The biotech financier’s Axovant, floated in an IPO that funded an expensive quest to put intepirdine back into the clinic for neuro conditions, reported out this morning that both doses of the therapy tested for dementia with Lewy bodies failed to significantly improve symptoms for patients. The drug has also failed spectacularly for Alzheimer’s, leaving Ramaswamy’s operation at Roivant with no choice but to kill the program.
The data actually highlighted a worsening in disease scores for two measures used to evaluate the low dose in the study while the top dose consistently fell short of the mark.
Investors bailed on the news, sending the stock down 49% in pre-market trading.
Said Axovant CEO David Hung in a statement:
“Based on the totality of intepirdine data to date, there is no evidence to support its further development.”
Ramaswamy was able to in-license the failed Alzheimer’s drug from GSK for only $5 million. But he sold it to investors in a record-setting IPO back in 2015, hauling in $315 million during a big bull market for biotech. Since then he’s gathered about $2 billion together for a set of startups that have been busily scooping up drugs off of biopharma’s shelves. But every miss in the clinic will raise new questions about the value of his strategy.

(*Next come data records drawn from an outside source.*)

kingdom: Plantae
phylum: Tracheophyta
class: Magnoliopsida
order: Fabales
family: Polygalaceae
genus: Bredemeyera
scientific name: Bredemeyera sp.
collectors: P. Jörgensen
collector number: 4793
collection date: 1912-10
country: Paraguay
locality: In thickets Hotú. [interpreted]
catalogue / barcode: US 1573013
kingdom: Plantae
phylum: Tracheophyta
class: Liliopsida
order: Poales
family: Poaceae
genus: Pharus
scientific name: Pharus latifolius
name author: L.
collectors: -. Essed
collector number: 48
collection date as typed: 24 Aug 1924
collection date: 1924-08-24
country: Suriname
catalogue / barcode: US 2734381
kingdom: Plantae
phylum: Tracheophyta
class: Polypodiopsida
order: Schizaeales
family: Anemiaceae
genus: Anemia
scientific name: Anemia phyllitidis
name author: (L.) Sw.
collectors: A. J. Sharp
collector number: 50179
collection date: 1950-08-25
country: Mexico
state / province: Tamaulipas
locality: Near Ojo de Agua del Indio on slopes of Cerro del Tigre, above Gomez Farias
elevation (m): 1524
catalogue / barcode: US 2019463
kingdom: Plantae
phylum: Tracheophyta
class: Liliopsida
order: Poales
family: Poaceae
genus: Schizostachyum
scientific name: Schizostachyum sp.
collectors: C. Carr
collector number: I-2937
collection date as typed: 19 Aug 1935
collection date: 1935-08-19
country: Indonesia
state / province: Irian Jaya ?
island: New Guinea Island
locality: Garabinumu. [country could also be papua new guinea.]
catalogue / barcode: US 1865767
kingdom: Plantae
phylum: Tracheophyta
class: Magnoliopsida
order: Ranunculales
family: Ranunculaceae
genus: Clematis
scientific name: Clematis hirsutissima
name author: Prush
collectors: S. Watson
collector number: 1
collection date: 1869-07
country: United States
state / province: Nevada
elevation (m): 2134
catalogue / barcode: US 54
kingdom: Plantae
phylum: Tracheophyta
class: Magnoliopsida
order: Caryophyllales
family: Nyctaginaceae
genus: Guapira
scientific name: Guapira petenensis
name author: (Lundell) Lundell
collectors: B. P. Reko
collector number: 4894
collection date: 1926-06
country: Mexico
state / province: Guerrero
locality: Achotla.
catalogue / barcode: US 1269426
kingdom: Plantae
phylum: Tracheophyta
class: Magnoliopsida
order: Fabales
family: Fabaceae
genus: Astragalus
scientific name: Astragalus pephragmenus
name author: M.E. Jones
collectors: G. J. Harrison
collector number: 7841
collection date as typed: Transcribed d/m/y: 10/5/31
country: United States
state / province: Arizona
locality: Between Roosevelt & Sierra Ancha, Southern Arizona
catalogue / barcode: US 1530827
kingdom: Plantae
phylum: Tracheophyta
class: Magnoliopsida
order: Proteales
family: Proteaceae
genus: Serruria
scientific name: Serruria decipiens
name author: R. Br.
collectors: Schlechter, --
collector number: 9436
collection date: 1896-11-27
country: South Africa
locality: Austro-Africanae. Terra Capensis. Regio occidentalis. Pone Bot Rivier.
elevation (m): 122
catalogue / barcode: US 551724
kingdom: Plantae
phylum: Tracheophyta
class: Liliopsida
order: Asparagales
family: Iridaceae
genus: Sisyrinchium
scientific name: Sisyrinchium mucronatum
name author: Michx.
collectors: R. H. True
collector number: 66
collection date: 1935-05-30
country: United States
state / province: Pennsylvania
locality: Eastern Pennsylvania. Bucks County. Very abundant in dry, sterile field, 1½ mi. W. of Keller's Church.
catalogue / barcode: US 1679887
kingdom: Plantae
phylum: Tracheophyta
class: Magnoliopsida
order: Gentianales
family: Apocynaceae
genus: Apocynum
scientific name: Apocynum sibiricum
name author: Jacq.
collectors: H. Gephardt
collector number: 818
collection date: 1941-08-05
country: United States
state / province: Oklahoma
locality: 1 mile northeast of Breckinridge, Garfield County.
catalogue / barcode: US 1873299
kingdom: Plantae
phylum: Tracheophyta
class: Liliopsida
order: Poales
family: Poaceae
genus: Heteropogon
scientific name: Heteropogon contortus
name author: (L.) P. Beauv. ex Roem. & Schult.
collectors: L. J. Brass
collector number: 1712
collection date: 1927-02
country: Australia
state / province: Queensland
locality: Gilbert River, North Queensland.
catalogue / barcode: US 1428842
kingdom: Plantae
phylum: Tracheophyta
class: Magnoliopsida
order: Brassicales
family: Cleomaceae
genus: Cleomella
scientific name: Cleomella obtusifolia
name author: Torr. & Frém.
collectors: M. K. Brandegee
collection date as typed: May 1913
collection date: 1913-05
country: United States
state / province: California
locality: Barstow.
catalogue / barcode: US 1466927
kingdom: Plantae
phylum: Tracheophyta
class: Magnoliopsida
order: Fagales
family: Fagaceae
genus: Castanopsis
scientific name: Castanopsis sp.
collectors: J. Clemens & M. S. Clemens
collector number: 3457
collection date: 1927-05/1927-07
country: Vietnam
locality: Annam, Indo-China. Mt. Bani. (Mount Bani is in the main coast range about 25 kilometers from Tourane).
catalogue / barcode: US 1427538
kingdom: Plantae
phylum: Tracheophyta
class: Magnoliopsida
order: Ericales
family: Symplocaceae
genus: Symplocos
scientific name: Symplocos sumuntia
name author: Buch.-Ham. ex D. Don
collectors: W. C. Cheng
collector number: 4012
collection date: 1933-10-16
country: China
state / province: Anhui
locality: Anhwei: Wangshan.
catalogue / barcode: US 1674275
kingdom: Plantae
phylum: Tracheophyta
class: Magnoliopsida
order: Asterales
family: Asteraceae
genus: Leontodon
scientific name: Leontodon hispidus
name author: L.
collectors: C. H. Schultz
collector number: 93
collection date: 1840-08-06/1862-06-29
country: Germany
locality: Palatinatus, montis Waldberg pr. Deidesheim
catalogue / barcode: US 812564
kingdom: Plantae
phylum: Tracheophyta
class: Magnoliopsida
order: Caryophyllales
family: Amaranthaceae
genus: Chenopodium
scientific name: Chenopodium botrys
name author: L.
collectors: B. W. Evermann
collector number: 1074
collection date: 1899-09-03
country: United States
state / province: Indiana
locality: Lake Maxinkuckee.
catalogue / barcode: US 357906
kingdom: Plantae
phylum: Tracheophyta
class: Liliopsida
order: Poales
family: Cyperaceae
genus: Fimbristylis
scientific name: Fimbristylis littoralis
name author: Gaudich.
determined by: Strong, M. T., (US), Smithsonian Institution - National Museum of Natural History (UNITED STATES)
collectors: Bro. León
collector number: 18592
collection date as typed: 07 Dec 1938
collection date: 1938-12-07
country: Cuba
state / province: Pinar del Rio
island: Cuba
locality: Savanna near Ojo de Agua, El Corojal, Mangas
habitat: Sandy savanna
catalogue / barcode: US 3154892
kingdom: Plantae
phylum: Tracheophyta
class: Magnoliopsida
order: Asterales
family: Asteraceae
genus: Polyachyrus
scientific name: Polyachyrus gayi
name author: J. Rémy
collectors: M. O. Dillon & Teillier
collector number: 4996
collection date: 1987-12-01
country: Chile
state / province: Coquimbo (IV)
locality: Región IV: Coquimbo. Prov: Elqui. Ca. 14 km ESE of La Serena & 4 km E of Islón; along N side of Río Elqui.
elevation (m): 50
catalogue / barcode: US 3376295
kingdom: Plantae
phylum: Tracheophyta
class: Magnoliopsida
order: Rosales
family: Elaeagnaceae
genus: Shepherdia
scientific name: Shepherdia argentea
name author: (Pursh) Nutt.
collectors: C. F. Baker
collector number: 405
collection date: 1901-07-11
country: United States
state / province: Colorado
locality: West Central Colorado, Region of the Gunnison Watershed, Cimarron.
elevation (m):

Ramaswamy badly needs a win.
In an effort to try and take some of the sting out of the lead failure, Axovant spotlighted some hopeful signs seen in a post hoc analysis on a separate study of nelotanserin. But that drug also failed the key efficacy endpoint for dementia patients with visual hallucinations.
In a prespecified ITT analysis, nelotanserin treatment versus placebo (n=27) resulted in a 3.12 point improvement in the (Unified Parkinson’s Disease Rating Scale) Part III with a positive trend (p=0.075, unadjusted). Notably, in a prespecified analysis of the DLB patient subset (n=19), nelotanserin improved the UPDRS Part III by 4.00 points (p=0.041, unadjusted).
About a year ago Axovant touted positive signs from the first stage of the study, but also conceded a key miss on the secondaries, failing to improve the frequency of visual hallucinations. Nevertheless, the company headed straight into Phase III to underscore Ramaswamy’s commitment to rapid-fire clinical testing.